To come up with the most family-friendly cities in Canada, we crunched some serious statistics and talked with some of the most reputable sources around. We gave every Canadian city or town with 100,000 residents or more a shot at the crown – 40 in all, because we allowed St. John’s, Newfoundland, to squeak in at 99,182 – and ranked them against 16 different measures.
(To see how all 40 cities measured up against all these criteria, click
We then weighted evaluating factors from education to ethnic diversity equally, because while you could argue that access to doctors is more important than museums and galleries, ultimately what makes a city great is up to you and your family.
Surprise! In the end, Québec City took the number-one spot thanks to Québec’s lowest-in-the-nation child-injury hospitalization rates and top-quality childcare funding. This city also ruled the culture category with loads of museums, restaurants and performing arts centres. We like to think of the entire top 10 as winners, however, including: Montréal, Vancouver, Vaughan, Ont., Richmond Hill, Ont., Toronto, Markham, Ont., St. St. John’s, Gatineau, Que., and Calgary. But why take our word for it? We asked families to share what makes their city tops for them, too. And no doubt you’ll have some pointed opinions about why your neighbourhood is best, which we hope you’ll share with us. Let the debate begin!
WHAT WE MEASURED:
OUR EXPERT SOURCES
We ranked Canadian cities and towns with 100,000 residents or more and weeded out a couple that seemed suspiciously like incorporated regions and less like cities. The list of 40 cities in the running included major metropolises like Toronto and Montréal, important regional centres like Halifax and Winnipeg, and bedroom communities like Surrey, B.C. We then corralled reams of statistics into 16 categories and gave each an equal weight – a maximum of 10 points in each category, for a total score of 160 points. (To see the entire rankings, visit canadianfamily.ca/topcities).

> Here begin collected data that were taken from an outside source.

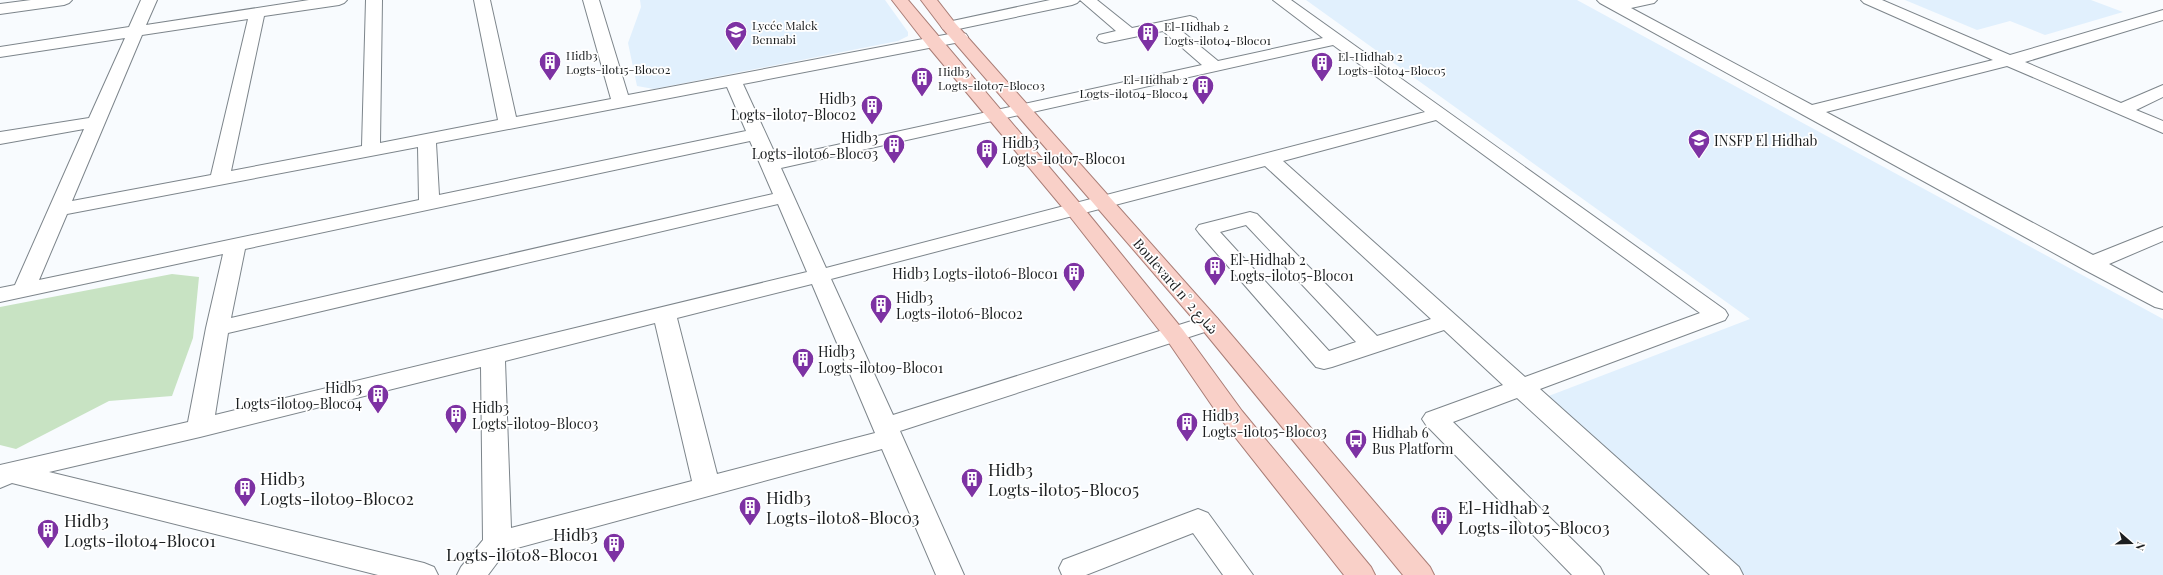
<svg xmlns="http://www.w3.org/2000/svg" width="2163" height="575" font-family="'Playfair Display','Noto Sans Arabic',serif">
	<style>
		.built { fill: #e1f0fd }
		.green { fill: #c8e3c3 }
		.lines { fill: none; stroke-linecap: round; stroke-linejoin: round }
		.minor-casing { stroke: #7d858b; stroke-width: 2 }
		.major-casing { stroke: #a97d76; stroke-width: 2 }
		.minor { fill: #fff; fill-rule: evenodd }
		.major { fill: #f9d0c8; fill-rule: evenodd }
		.labels { text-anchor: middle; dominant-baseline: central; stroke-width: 3.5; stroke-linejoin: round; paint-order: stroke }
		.far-poi-label { font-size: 12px; fill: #1c1f21; stroke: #fff; text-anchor: start }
		.poi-label { font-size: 14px; fill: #1c1f21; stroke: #fff; text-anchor: start }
		.street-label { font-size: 14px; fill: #1c1f21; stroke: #fff }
		.near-poi-label { font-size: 17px; fill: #1c1f21; stroke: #fff; text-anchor: start }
	</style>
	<rect width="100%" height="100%" fill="#f8fbfe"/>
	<g class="built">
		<path d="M640,0H885L908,32V36L898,41L654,89L637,86L628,43L641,7Z"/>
		<path d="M1306,0H1577L2163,319V575H1745L1546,397L1750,319Z"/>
		<path d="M1905,0H2091L2123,12L2045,35L2010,21L1977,30Z"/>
	</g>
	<path class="green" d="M172,274L199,277L193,338L172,396L109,401L16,449L0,445V307Z"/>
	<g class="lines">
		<g class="minor-casing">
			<g id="minor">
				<path d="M31,0H72L69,3L64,5L0,14V4Z"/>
				<path d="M141,0H157L146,25L309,0H347L344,3L339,5L264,16L231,171L362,146L366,0H382L380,143L498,120L474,0H490L516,117L611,99L583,0H599L628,95L960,32L966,34L968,37L966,40L960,42L743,84L777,158L1202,65L1163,31L1105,43L1099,41L1097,38L1099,35L1116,31L1080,0L1077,3L1072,5L949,31L943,29L941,26L943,23L1050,0H1097L1132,28L1190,16L1196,18L1198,21L1196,24L1178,28L1218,61L1323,38L1273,0H1291L1725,310L1728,315L1725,320L1540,389L1739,567L1743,575H1710L1517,398L1453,422L1600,567L1604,575H1572L1426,425L1422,419L1426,413L1503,385L1444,330L1332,367L1324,369L1316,367L1199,233L1196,229L1199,225L1250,212L1257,214L1377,336L1431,319L1265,166L831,279L893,415L1201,318L1209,316L1217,318L1220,323L1217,328L900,431L964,575H936L882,449L506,551L488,575H457L461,567L483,540L481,367L200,437L49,472L424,563L434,567L438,575H378L12,483L0,488V465L188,422L206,328L223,254L0,302V288L15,285L84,129L0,144V132L89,118L125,38L0,57V47L129,27ZM248,19L211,175L72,201L142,35ZM1333,45L1425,112L826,268L781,168ZM727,87L746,131L439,195L436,143ZM1436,120L1700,313L1525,377L1283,161ZM750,141L773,194L231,318L245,249ZM418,147L419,200L39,280L67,214ZM778,204L807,272L215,415L228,333ZM1246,225L1356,342L1329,351L1220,232ZM812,284L875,433L717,474L677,318ZM655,323L692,481L511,528L505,361Z"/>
				<path d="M1597,0H1657L1654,3L1631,8L1812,105L1993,60L1864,3L1861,0H1882L2010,55L2163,10V20L2025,62L2121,103L2163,85V97L2136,110L2163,121V133L2007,66L1826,112L2093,255L2163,227V241L2109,264L2163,293V309L2155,307L2083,269L1600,3Z"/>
				<path d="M1198,509L1208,513L1253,575H1223L1193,533L1086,575H1062L1059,568L1063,560Z"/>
			</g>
		</g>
		<g class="major-casing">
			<g id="major">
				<path d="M892,0H908L1082,206L1183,330L1242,411L1371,567L1375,575H1344L1224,423L1167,340L1068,214L927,45Z"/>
				<path d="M921,0H937L955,23L1217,318L1430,567L1434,575H1403L1201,328L943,29Z"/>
			</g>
		</g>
		<use href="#minor" class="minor"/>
		<use href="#major" class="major"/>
	</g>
	<defs>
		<g id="school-pin" transform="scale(1.15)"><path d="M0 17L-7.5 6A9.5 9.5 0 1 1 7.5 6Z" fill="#7d32a3" stroke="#fff"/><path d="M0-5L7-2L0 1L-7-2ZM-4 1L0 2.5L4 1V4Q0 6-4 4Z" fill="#fff"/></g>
		<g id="building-pin" transform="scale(1.15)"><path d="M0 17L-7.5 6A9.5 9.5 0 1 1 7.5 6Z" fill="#7d32a3" stroke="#fff"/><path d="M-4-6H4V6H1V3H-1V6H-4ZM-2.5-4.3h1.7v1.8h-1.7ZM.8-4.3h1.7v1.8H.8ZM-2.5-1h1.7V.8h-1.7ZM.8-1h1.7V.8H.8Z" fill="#fff"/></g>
		<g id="university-pin" transform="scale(1.15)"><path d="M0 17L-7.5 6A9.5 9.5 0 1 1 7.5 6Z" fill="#7d32a3" stroke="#fff"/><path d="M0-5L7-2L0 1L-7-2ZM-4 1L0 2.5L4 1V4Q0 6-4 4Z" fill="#fff"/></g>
		<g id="bus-pin" transform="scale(1.15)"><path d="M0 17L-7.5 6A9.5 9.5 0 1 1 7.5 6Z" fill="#7d32a3" stroke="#fff"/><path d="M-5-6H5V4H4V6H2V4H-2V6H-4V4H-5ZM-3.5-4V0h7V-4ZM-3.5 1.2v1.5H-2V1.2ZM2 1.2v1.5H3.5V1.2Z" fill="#fff"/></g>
	</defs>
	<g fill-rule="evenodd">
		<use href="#school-pin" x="736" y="32"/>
		<use href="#building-pin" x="1148" y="33"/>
		<use href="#building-pin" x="550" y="62"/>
		<use href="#building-pin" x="1322" y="63"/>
		<use href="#building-pin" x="922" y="78"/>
		<use href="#building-pin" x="1203" y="86"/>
		<use href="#building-pin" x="872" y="106"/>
		<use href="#university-pin" x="1699" y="140"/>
		<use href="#building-pin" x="894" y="145"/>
		<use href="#building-pin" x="987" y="150"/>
		<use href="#building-pin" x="1215" y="267"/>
		<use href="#building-pin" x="1074" y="273"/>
		<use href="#building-pin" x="881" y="305"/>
		<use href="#building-pin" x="803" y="359"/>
		<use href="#building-pin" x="378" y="395"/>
		<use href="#building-pin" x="456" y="415"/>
		<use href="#building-pin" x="1187" y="423"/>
		<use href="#bus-pin" x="1356" y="440"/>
		<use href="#building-pin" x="972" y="479"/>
		<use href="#building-pin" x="245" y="488"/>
		<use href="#building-pin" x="750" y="507"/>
		<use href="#building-pin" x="1442" y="517"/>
		<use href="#building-pin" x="48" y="530"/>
		<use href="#building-pin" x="614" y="544"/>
	</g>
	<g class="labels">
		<g class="far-poi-label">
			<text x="752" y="25">Lycée Malek<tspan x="752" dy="14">Bennabi</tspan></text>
			<text x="1164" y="26">El-Hidhab 2<tspan x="1164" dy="14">Logts-ilot04-Bloc01</tspan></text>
			<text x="566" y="55">Hidb3<tspan x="566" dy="14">Logts-ilot15-Bloc02</tspan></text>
			<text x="1338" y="56">El-Hidhab 2<tspan x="1338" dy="14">Logts-ilot04-Bloc05</tspan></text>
			<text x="938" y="71">Hidb3<tspan x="938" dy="14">Logts-ilot07-Bloc03</tspan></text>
			<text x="1188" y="79" text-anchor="end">El-Hidhab 2<tspan x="1188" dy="14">Logts-ilot04-Bloc04</tspan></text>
		</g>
		<g class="poi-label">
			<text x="856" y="98" text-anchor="end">Hidb3<tspan x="856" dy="16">Logts-ilot07-Bloc02</tspan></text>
			<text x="878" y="137" text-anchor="end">Hidb3<tspan x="878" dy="16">Logts-ilot06-Bloc03</tspan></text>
			<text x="1714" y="140">INSFP El Hidhab</text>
			<text x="1002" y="142">Hidb3<tspan x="1002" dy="16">Logts-ilot07-Bloc01</tspan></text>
			<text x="1230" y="259">El-Hidhab 2<tspan x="1230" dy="16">Logts-ilot05-Bloc01</tspan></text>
			<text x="1058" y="273" text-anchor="end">Hidb3 Logts-ilot06-Bloc01</text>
			<text x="896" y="297">Hidb3<tspan x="896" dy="16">Logts-ilot06-Bloc02</tspan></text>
			<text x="818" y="351">Hidb3<tspan x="818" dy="16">Logts-ilot09-Bloc01</tspan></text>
			<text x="362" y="387" text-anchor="end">Hidb3<tspan x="362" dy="16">Logts-ilot09-Bloc04</tspan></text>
			<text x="472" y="407">Hidb3<tspan x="472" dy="16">Logts-ilot09-Bloc03</tspan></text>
			<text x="1202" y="415">Hidb3<tspan x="1202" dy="16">Logts-ilot05-Bloc03</tspan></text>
			<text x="1372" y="432">Hidhab 6<tspan x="1372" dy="16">Bus Platform</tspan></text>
		</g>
		<g class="street-label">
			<text transform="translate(1176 286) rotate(49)">Boulevard n° شارع 2</text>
		</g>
		<g class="near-poi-label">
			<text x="988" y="469">Hidb3<tspan x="988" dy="20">Logts-ilot05-Bloc05</tspan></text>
			<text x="260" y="478">Hidb3<tspan x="260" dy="20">Logts-ilot09-Bloc02</tspan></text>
			<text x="766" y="497">Hidb3<tspan x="766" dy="20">Logts-ilot08-Bloc03</tspan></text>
			<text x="1458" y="507">El-Hidhab 2<tspan x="1458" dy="20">Logts-ilot05-Bloc03</tspan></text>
			<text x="64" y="520">Hidb3<tspan x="64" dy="20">Logts-ilot04-Bloc01</tspan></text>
			<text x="598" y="534" text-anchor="end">Hidb3<tspan x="598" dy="20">Logts-ilot08-Bloc01</tspan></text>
		</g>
	</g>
	<g transform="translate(2131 543) rotate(110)" stroke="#ffffff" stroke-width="3" paint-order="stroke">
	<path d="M0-3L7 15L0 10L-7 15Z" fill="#1c1f21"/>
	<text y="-6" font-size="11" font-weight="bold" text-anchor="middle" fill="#1c1f21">N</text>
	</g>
</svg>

We also conducted major research to determine which measures to include. Experts like Dr Jeremy Friedman, head of pediatrics at the Hospital for Sick Children in Toronto, told us that an excellent health care system, for example, should include preventative services like child safety programs and easy access to primary care. So we considered the most recent injury hospitalization rates for children 0 to 19 by province, the number of general and family health practitioners per 100,000 people in each community (both from the Canadian Institute for Health Information) and overall life expectancy in each city, from Statistics Canada. We also considered opportunities to stay fit, looking at the number of fitness and recreational sports centres (including everything from skating rinks to swimming pools to health clubs) in each city per 100,000 in population, using Statistics Canada’s numbers.
Including education was a no-brainer. But how do you evaluate the quality of a city’s educational system? Happily, the Canadian Council on Learning (CCL), a national non-profit organization, did the legwork for us. They scored communities on a variety of indicators – including student literacy, numeracy and problem solving skills, high-school dropout rates and post-secondary achievement – resulting in a measure called The Learning to Know scale.
We also looked at what a city’s residents can expect in terms of childcare, using numbers on childcare funding granted per child by each province, supplied by the Childcare Resource and Research Unit at the University of Toronto. Ranked, too: the number of child and youth services (including friendship and counselling services for young people and youth centres) in each city, again per 100,000, according to Statistics Canada.
We felt that the ability to feel safe and breathe easy were crucial considerations. For the former, we evaluated cities on the basis of number of crimes committed per 100,000 population, according to Statistics Canada. For the latter, we looked at communities’ average number of smoke and haze days per year, based on data collected over the past 30 years by Environment Canada. “Smoke and haze days are a good, conservative measure of how polluted an urban environment is,” says David Phillips, the senior climatologist for Environment Canada.
And while we agree that happiness can’t be bought, economic well-being is important. After all, it’s kind of hard to enjoy all of that clean air when you can’t find a job and pay the mortgage. So we factored in a city’s unemployment rate, as well as its median income – both according to Statistics Canada. We also used housing prices provided by the Canadian Real Estate Association and tied them to income. How long would it take, if you earned the city’s median gross income and could use every last penny, to pay for a home? “It’s an ideal indicator on how relative cost of living can be accounted for in relation to income,” says Jon Copestake, with the internationally renowned Economist Intelligence Unit in London, U.K.
Can you measure cool? We tried by considering elements that are key to kid and adult fun. Restaurants and nightlife are the sine qua non of an evening on the town, so we looked at the number of bars and restaurants in each city. Then we counted the number of theatre companies, dance and musical groups and other performing arts operations, as well as art galleries, museums, botanical gardens and heritage sites, and prorated these numbers per 100,000 population. Last, we decided that diversity is an essential part of a cosmopolitan environment, adding to the warmth, culture and expansiveness of a great city for young and old alike. So we included the percentage of the total population whose mother tongue is neither of Canada’s official languages. Statistics Canada provided the numbers for all of these measures.